Instruction:
Report every line from the following entries that contains the string "begin".

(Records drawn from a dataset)
────────────────────────────────────────
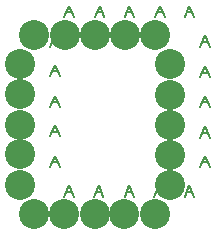
<source format=gbr>
%FSLAX33Y33*%
%MOMM*%
G04 EasyPC Gerber Version 15.0.4 Build 3016 *
%ADD24C,0.12700*%
%ADD23C,2.54000*%
X0Y0D02*
D02*
D23*
X18213Y19445D03*
Y22045D03*
Y24545D03*
Y27145D03*
Y29645D03*
X19413Y16945D03*
Y32145D03*
X21913Y16945D03*
X22013Y32145D03*
X24513Y16945D03*
Y32145D03*
X27013Y16945D03*
X27113Y32145D03*
X29613Y16945D03*
Y32145D03*
X30913Y19445D03*
Y21945D03*
Y24545D03*
Y27045D03*
Y29645D03*
D02*
D24*
X20753Y20953D02*
X21149Y21906D01*
X21546Y20953*
X20911Y21350D02*
X21388D01*
X20753Y23553D02*
X21149Y24506D01*
X21546Y23553*
X20911Y23950D02*
X21388D01*
X20753Y26053D02*
X21149Y27006D01*
X21546Y26053*
X20911Y26450D02*
X21388D01*
X20753Y28653D02*
X21149Y29606D01*
X21546Y28653*
X20911Y29050D02*
X21388D01*
X20753Y31153D02*
X21149Y32106D01*
X21546Y31153*
X20911Y31550D02*
X21388D01*
X21953Y18453D02*
X22349Y19406D01*
X22746Y18453*
X22111Y18850D02*
X22588D01*
X21953Y33653D02*
X22349Y34606D01*
X22746Y33653*
X22111Y34050D02*
X22588D01*
X24453Y18453D02*
X24849Y19406D01*
X25246Y18453*
X24611Y18850D02*
X25088D01*
X24553Y33653D02*
X24949Y34606D01*
X25346Y33653*
X24711Y34050D02*
X25188D01*
X27053Y18453D02*
X27449Y19406D01*
X27846Y18453*
X27211Y18850D02*
X27688D01*
X27053Y33653D02*
X27449Y34606D01*
X27846Y33653*
X27211Y34050D02*
X27688D01*
X29553Y18453D02*
X29949Y19406D01*
X30346Y18453*
X29711Y18850D02*
X30188D01*
X29653Y33653D02*
X30049Y34606D01*
X30446Y33653*
X29811Y34050D02*
X30288D01*
X32153Y18453D02*
X32549Y19406D01*
X32946Y18453*
X32311Y18850D02*
X32788D01*
X32153Y33653D02*
X32549Y34606D01*
X32946Y33653*
X32311Y34050D02*
X32788D01*
X33453Y20953D02*
X33849Y21906D01*
X34246Y20953*
X33611Y21350D02*
X34088D01*
X33453Y23453D02*
X33849Y24406D01*
X34246Y23453*
X33611Y23850D02*
X34088D01*
X33453Y26053D02*
X33849Y27006D01*
X34246Y26053*
X33611Y26450D02*
X34088D01*
X33453Y28553D02*
X33849Y29506D01*
X34246Y28553*
X33611Y28950D02*
X34088D01*
X33453Y31153D02*
X33849Y32106D01*
X34246Y31153*
X33611Y31550D02*
X34088D01*
X0Y0D02*
M02*

</source>
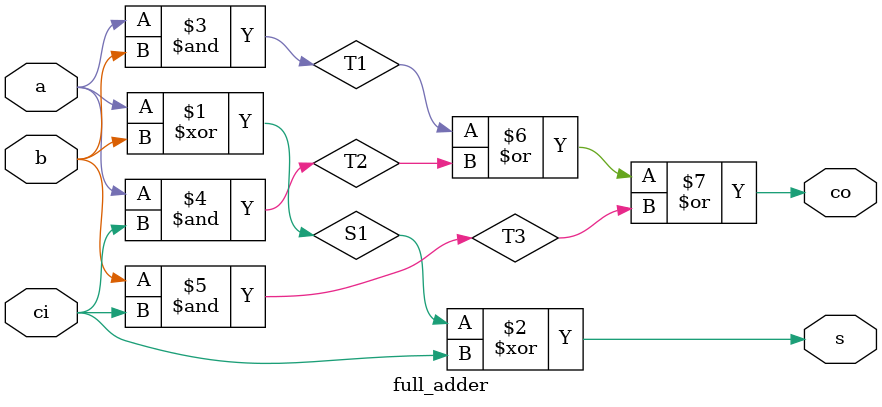
<source format=v>
module full_adder(a,b,s,ci,co);
  input a,b,ci;
  output s,co;
  wire S1,T1,T2,T3;
  assign S1=a^b;
  assign s=S1^ci;
  assign T1=a&b;
  assign T2=a&ci;
  assign T3=b&ci;
  assign co=T1|T2|T3;
endmodule
</source>
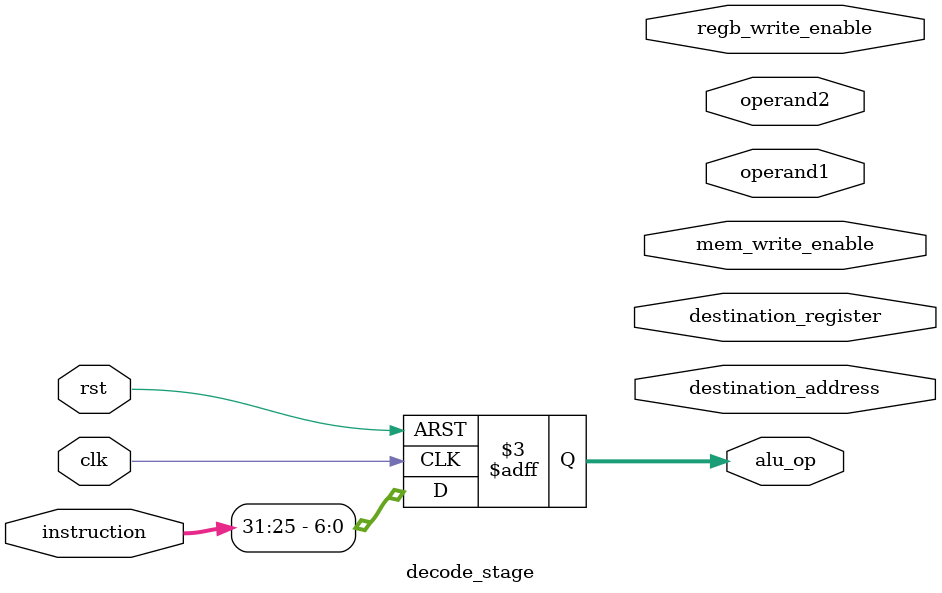
<source format=v>
module decode_stage (
  input wire clk,
  input wire rst,
  input wire [31:0] instruction,
  output wire [6:0] alu_op,
  output wire [31:0] operand1, // I don't think these should be here, because they should probably be outputs of the Reg Bank
  output wire [31:0] operand2, // although the reg bank will probably be added here
  output wire [31:0] destination_address, // TODO
  output wire [4:0] destination_register,
  output wire mem_write_enable,
  output wire regb_write_enable
  // ... other input/output ports
);

// Some decoding logic
always @(posedge clk or negedge rst) begin
  if (!rst) begin
    // Reset logic
    alu_op <= 7'b0000;
    // ... other reset actions
  end else begin
    // Decode the alu_op from the instruction
    alu_op <= instruction[31:25];// TODO
  end

end

//Usethedecodedinformationtgenerate  control  signals  or    perform    other    tasks

endmodule

</source>
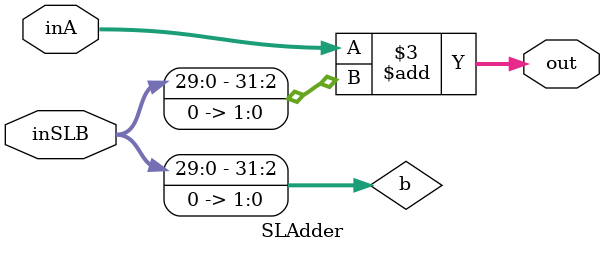
<source format=v>
`timescale 1ns / 1ps


module SLAdder(inA, inSLB, out);
    input [31:0] inA, inSLB;
    output reg [31:0] out;
	
	integer b;
	
	always @(inA, inSLB) begin
		b = inSLB<<2;
		out = inA + b;
    end
endmodule

</source>
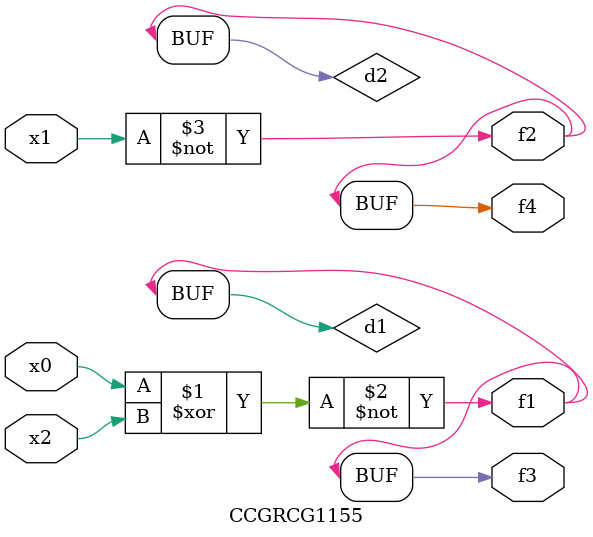
<source format=v>
module CCGRCG1155(
	input x0, x1, x2,
	output f1, f2, f3, f4
);

	wire d1, d2, d3;

	xnor (d1, x0, x2);
	nand (d2, x1);
	nor (d3, x1, x2);
	assign f1 = d1;
	assign f2 = d2;
	assign f3 = d1;
	assign f4 = d2;
endmodule

</source>
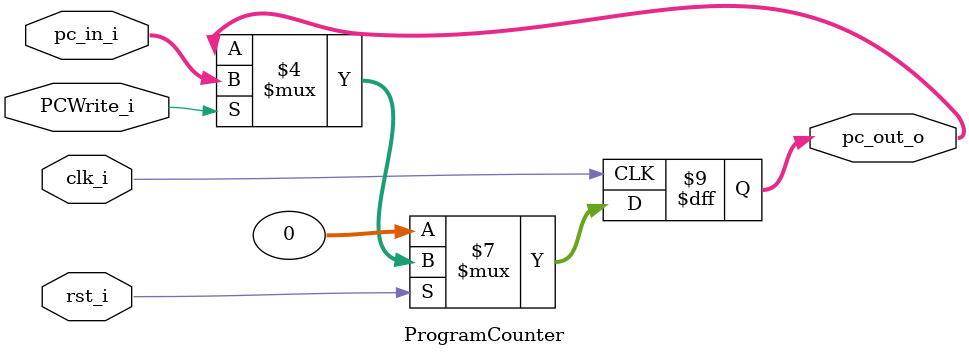
<source format=v>

module ProgramCounter(
    clk_i,
	rst_i,
	pc_in_i,
	PCWrite_i,
	pc_out_o
	);
     
//I/O ports
input           clk_i;
input	        rst_i;
input  [32-1:0] pc_in_i;
input 			PCWrite_i;
output [32-1:0] pc_out_o;
 
//Internal Signals
reg    [32-1:0] pc_out_o;
 
//Parameter

    
//Main function
always @(posedge clk_i) begin
    if(~rst_i)
	    pc_out_o <= 0;
	else if(PCWrite_i)
	    pc_out_o <= pc_in_i;
	else
		pc_out_o <= pc_out_o;
end

endmodule



                    
                    
</source>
────────────────────────────────────────
Exercise output:
always @(posedge clk or negedge rst) begin
  if (!rst) begin
  end else begin
	always @(inA, inSLB) begin
always @(posedge clk_i) begin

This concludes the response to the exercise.